Tunde Okewale MBE: from part-time jobs, and a 2:2, to the honours list
The story of Tunde Okewale MBE is an unusual one. Okewale, 32, grew up on a council estate in Hackney, and became the first member of his family to attend university. Whilst studying Law at London Metropolitan University, Okewale was also holding down various part-time jobs in order to help support his household: his academic performance took a slump as a result of this, and he got a 2.2 in his degree. Suffice to say, these aren’t the typical fledgling steps for a high-ranking barrister on the 2016 honours list.
“I was working in Sainsbury’s in Dalston and decided I was going to ask every individual that I came across – whether it be a fellow employee or customer – if they knew anyone that could give me work experience,”said Okewale of his beginnings.
“Fortunately, there was a colleague in the meat and fish department who had a friend whose dad was a barrister. It was interesting because he came from a non-traditional background as well – he explained to me what the profession entailed, told me about the obstacles that he’d encountered, and he introduced me to his friends who gave me more work experience. The experience with him pretty much became the foundation for all the things that I went on to do.”
Knowing the importance of those initial steps is one of the reasons why Okewale has been so keen to give back to the community that fostered him, nurturing a new generation from “non-traditional” backgrounds. He is the founder of Urban Lawyers, an initiative that seeks to engage and better inform young people about the law, and is also a patron of the Hackney Community Law Centre.
“With any success there’s an obligation to give back. Urban Lawyers is something that I started when I first entered the profession, because people kept asking me, ‘Well how did you do it?’, or, ‘what are my legal rights?’. I wanted to make an organisation that could help people get into the profession but also to make the law more accessible from an information and educational point of view.
“A lot of people don’t understand their legal rights or the significance of the law – take a young man who’s 17 years old, he pinches a girl’s bottom and he ends up on the sex offenders list.
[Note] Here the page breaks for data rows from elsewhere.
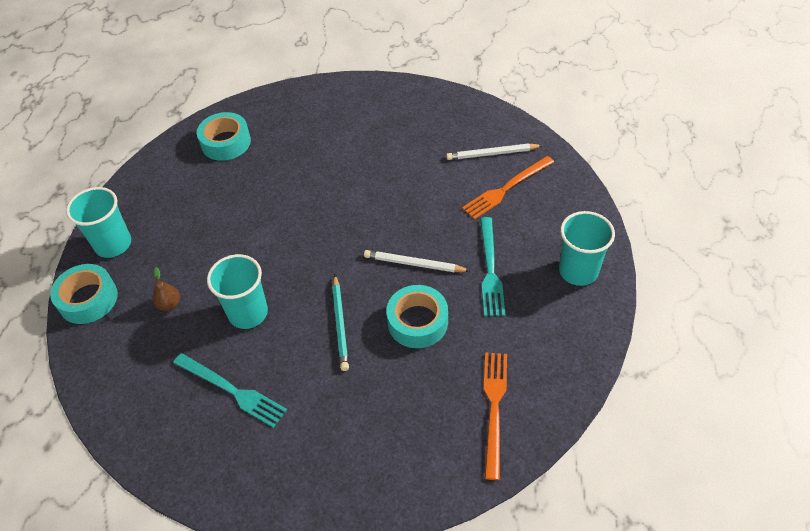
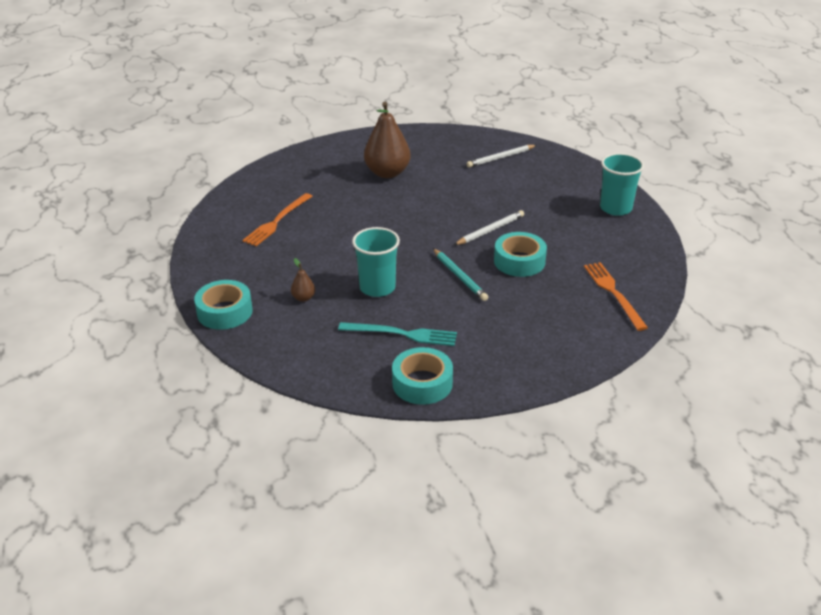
camera: 25 degrees left, 15 degrees down
turquoise cup [66,187,131,258] -> none
turquoise tape [197,112,251,161] -> turquoise tape moved to [392,347,453,405]
white pencil [364,250,470,272] -> white pencil turned 150 degrees clockwise [454,210,524,245]
orange fork [462,156,554,220] -> orange fork moved to [242,193,313,246]
turquoise fork [480,217,505,316] -> none
none -> brown pear [364,102,410,178]

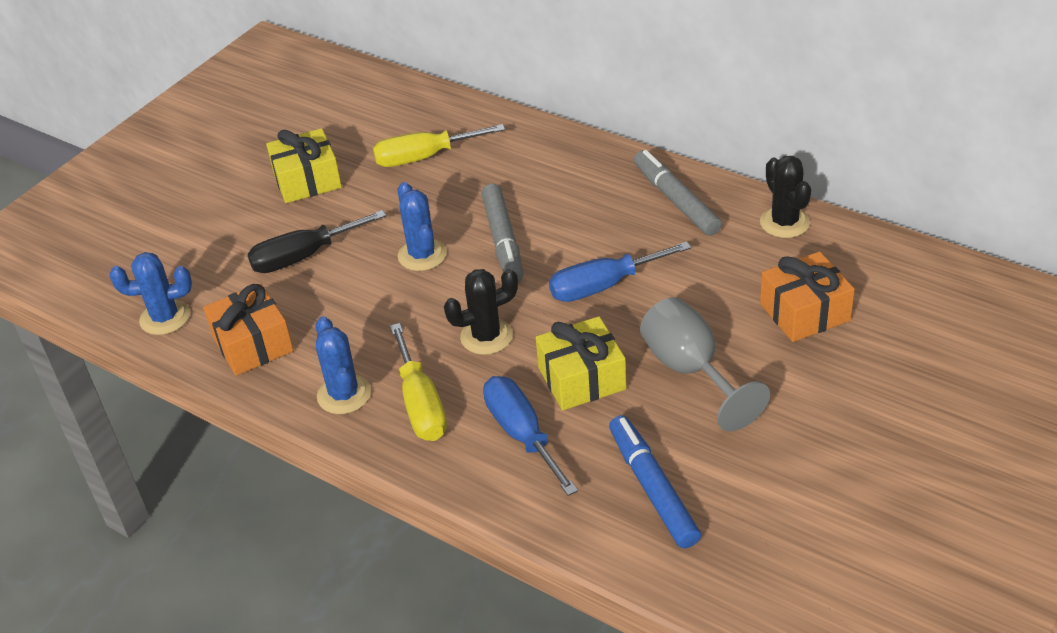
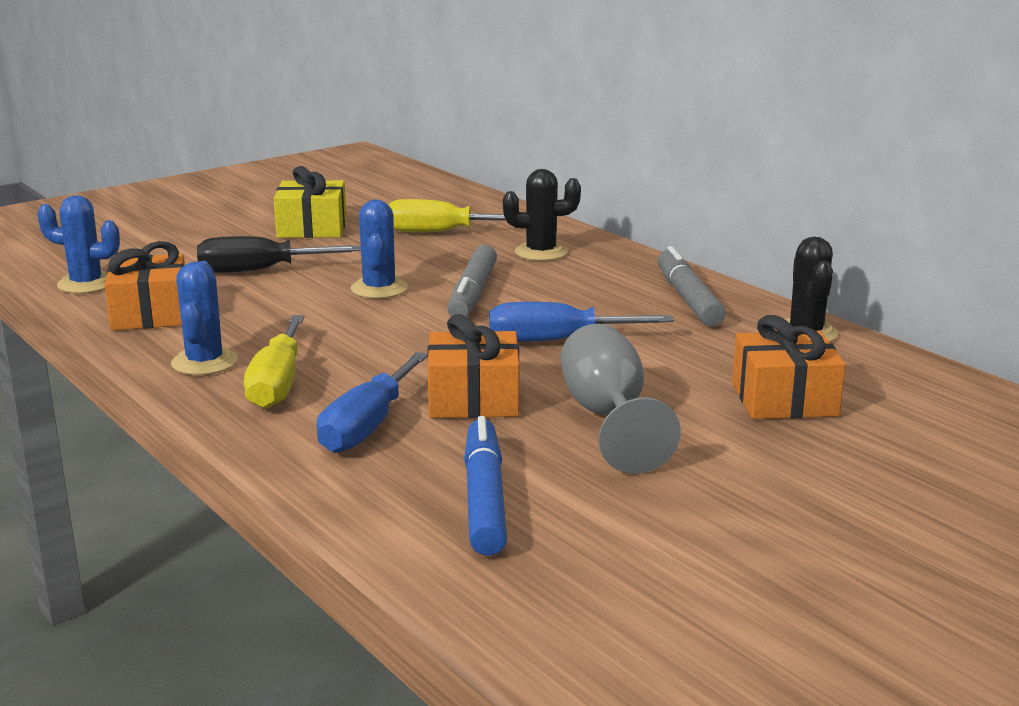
camera: 15 degrees right, 20 degrees down
black cactus [444,269,518,355] -> black cactus moved to [503,169,581,261]
blue screwdriver [483,376,578,496] -> blue screwdriver turned 150 degrees counterclockwise [316,352,428,453]
yellow gift [536,316,626,410] -> orange gift [427,314,519,418]

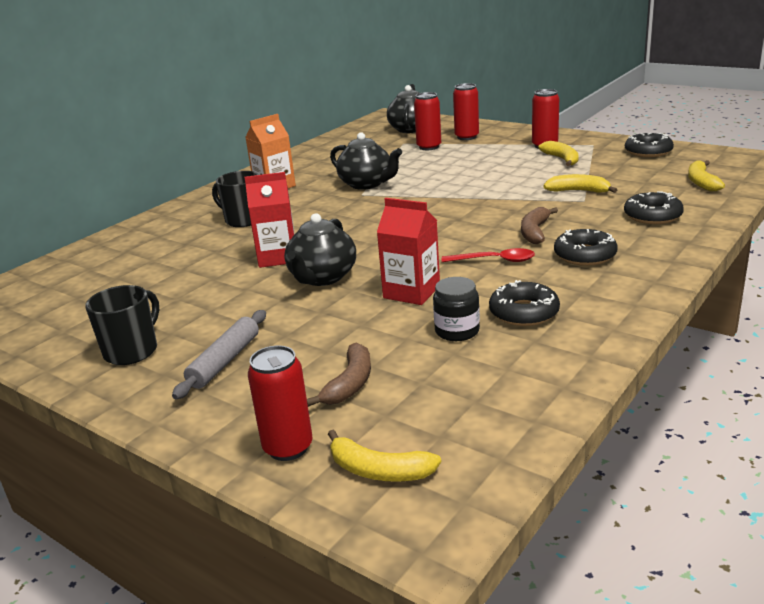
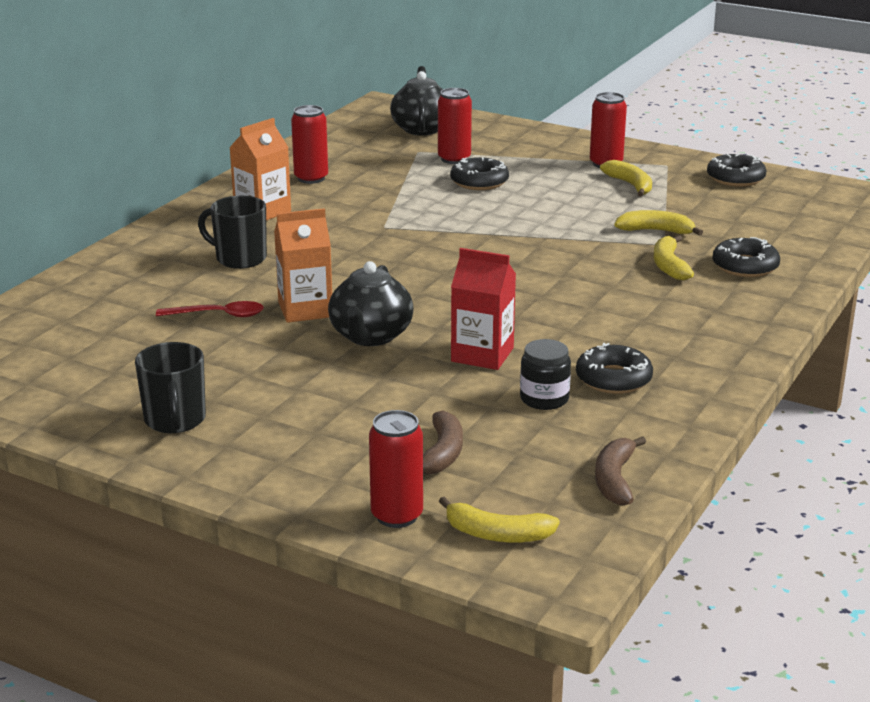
camera: 10 degrees left, 0 degrees up
black mug [85,285,159,365] -> black mug turned 150 degrees clockwise [135,342,206,433]
grey rolling pin [172,310,266,399] -> none
red carton [244,172,295,268] -> orange carton [274,208,332,323]
black teapot [330,132,402,190] -> none
red spoon [442,248,535,262] -> red spoon moved to [156,301,264,317]
red can [453,83,479,140] -> red can moved to [291,105,328,184]
brown banana [521,207,558,244] -> brown banana moved to [595,436,646,506]
black donut [554,229,618,266] -> black donut moved to [450,157,509,190]
yellow banana [688,160,725,192] -> yellow banana moved to [654,235,694,280]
That individual does not understand the significance of that happening – I think it’s very important that education addresses the issue.”
The biggest obstacles, in his mind, are not so much to do with where you went to school. “Ultimately I’d say the biggest issue is confidence. People from working class backgrounds have a confidence barrier – or, certainly I did. They don’t think certain opportunities are for them so they eliminate themselves.”
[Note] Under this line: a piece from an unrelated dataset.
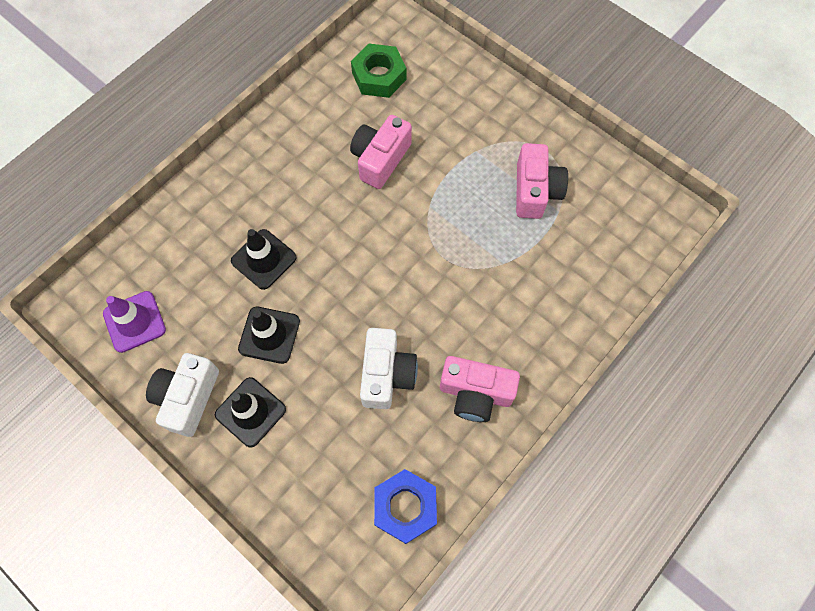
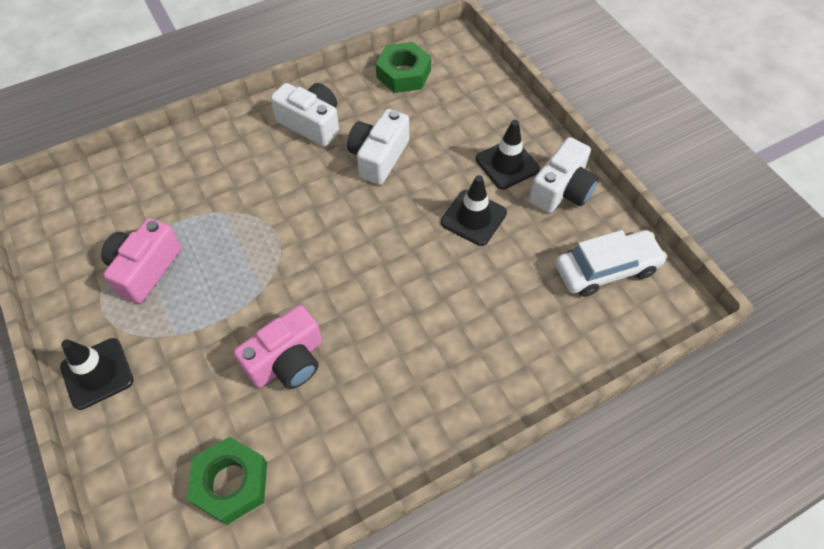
camera: 160 degrees left, 10 degrees down
purple traffic cone [103,291,166,353] -> white car [555,230,667,297]
black traffic cone [231,229,297,290] -> black traffic cone moved to [60,338,134,410]
blue nut [374,469,437,544] -> green nut [376,42,431,93]
pink camera [440,356,520,422] -> white camera [270,83,339,147]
Okewale calls it a “soft bigotry” that stems from educational institutions even prior to university: “You can go to a Russell Group university, but you haven’t necessarily been to a secondary school that encourages you to change the world, so you’re not going to have those aspirations unless you have a good support base at home to push you forward. I think that needs to be the focal point that starts at a much younger age in schools – people are in university or in jobs based on the paradigms they created when they were younger.”
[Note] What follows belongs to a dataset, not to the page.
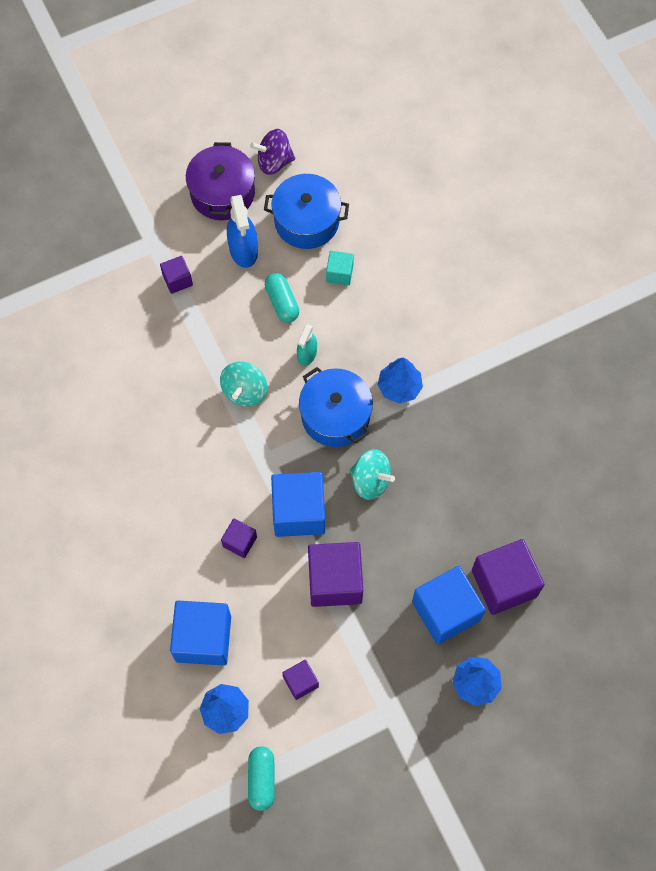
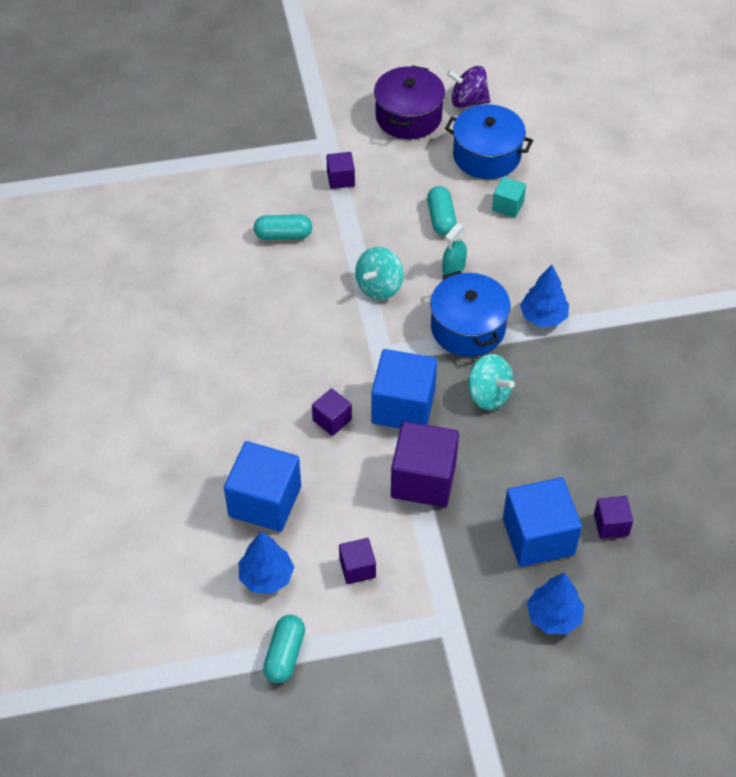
camera: 15 degrees right, 15 degrees down
blue spray bottle [227,195,258,268] -> none
purple cube [472,539,545,615] -> purple cube [594,496,633,539], size x0.51
none -> turquoise capsule [254,214,312,240]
And is there any advice he’d want to give to young people trying to get into law right now?
His answer is a succinct but typically determined: “You can do it”.
In a profession dominated by Oxbridge graduates and people with the right connections, Okewale’s success is a testament to diligence in the face of adversity. There is still much to be done in the way of diversity and education in the field but – hopefully – stories like Okewale’s are about to get a lot less unusual.
This article was amended at 6.30pm on Tuesday 2 August 2016. The original article stated that Tunde Okewale attended the University of East London. In fact he completed his degree at London Metropolitan University.